"Our first thought was that it was some mean joke from a friend," begins frontman Ryan O’Neal. Sleeping At Last
’s musical road could easily be a mean joke, just as their chance meeting with former Smashing Pumpkins frontman Billy Corgan could be. "[Corgan] offered to sort of take us under his wing," continues O’Neal, "his support shaped how we approach creativity." With Corgan’s blessing and help, Sleeping At Last signed with Interscope Records to launch their sophomore album Ghosts
before jumping into a nationwide tour with Yellowcard, The Format, and Something Corporate. The roller coaster ride ended with a 75 day recording session for their new album, Keep No Score
"We approached this record more organically than anything else we’ve ever done before," and as a result the album moves smoother and carries much more weight than their previous releases. Whereas Ghosts
felt like separate pieces are artificially pieced together, Keep No Score
feels complete, with underlying themes of hope and immediacy, especially in the face of death. Also present are more hints of faith and heaven than in their previous work.
"Our faith is a big part of who we are," O’Neal says, "but we’ve always intended our music to be for anyone that cares to listen, no matter who they are or what they believe in. Everyone hears a song in a different light."

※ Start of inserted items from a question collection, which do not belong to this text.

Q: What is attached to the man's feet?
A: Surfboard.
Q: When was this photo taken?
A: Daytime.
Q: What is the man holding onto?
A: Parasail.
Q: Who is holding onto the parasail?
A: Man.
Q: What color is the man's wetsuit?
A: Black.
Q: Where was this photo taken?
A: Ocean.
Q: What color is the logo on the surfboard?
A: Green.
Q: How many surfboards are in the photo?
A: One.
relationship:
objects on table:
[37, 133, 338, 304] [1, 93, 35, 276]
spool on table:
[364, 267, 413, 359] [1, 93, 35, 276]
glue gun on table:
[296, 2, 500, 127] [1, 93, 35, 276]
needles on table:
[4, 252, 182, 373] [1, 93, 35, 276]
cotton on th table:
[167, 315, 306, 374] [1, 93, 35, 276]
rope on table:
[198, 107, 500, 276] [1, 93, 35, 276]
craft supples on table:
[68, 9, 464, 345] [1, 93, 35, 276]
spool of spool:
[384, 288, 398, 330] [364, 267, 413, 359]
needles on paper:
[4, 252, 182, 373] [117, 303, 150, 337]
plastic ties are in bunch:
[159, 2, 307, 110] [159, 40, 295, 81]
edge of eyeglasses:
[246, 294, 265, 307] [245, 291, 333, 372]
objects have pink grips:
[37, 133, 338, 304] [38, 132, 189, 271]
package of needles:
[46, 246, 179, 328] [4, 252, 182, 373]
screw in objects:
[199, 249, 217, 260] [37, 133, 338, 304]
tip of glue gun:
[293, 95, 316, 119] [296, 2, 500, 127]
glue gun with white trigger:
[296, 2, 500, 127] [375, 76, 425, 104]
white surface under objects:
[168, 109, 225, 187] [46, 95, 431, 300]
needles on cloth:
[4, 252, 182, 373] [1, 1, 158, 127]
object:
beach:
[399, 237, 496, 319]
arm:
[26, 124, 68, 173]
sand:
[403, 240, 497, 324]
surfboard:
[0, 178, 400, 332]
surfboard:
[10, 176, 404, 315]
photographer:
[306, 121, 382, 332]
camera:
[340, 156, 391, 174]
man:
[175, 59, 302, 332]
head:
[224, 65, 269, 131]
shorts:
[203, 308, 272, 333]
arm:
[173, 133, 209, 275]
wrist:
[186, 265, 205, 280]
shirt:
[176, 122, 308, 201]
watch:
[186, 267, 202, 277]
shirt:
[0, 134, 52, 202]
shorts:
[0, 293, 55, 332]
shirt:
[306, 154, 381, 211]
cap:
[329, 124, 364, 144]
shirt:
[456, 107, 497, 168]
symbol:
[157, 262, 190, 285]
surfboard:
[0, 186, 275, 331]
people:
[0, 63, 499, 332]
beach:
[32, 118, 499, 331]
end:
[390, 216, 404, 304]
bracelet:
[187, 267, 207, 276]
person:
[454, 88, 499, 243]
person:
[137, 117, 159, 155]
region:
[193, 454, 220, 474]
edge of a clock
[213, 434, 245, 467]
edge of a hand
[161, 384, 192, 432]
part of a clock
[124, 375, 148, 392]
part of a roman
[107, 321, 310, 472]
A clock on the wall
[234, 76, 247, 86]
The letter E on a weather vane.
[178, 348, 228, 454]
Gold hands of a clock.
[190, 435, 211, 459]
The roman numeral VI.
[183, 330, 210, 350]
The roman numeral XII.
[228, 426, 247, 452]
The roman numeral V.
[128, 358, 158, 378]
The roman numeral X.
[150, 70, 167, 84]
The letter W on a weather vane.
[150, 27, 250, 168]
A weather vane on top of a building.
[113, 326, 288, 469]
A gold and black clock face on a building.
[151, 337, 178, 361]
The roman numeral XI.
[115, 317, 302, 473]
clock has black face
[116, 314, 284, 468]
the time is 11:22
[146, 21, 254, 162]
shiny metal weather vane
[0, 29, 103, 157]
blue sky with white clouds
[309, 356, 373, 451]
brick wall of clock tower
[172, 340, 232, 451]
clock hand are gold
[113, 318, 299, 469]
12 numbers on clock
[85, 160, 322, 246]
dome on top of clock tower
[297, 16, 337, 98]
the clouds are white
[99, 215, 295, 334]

"Big labels are going to have to change the way they do things. They don’t hold the cards anymore." Proclaims Sleeping At Last’s bassist Dan Perdue. In a surprise move before releasing Keep No Score
the band broke with their label Interscope. "The music business is such a strange thing right now and to be able to remember why we create music and to have the means to go forward without the messes that can come from the business," explains O’Neal, "We couldn’t be happier."
Confident that they can achieve the same success independently, Sleeping At Last pushes into the latter half of 2006 with more touring, possibly with their close friends Switchfoot. "We’ve reached a place where we’re happier now than we’ve ever been before," finishes O’Neal, "What you’re hearing is exactly who we are and where we want to be."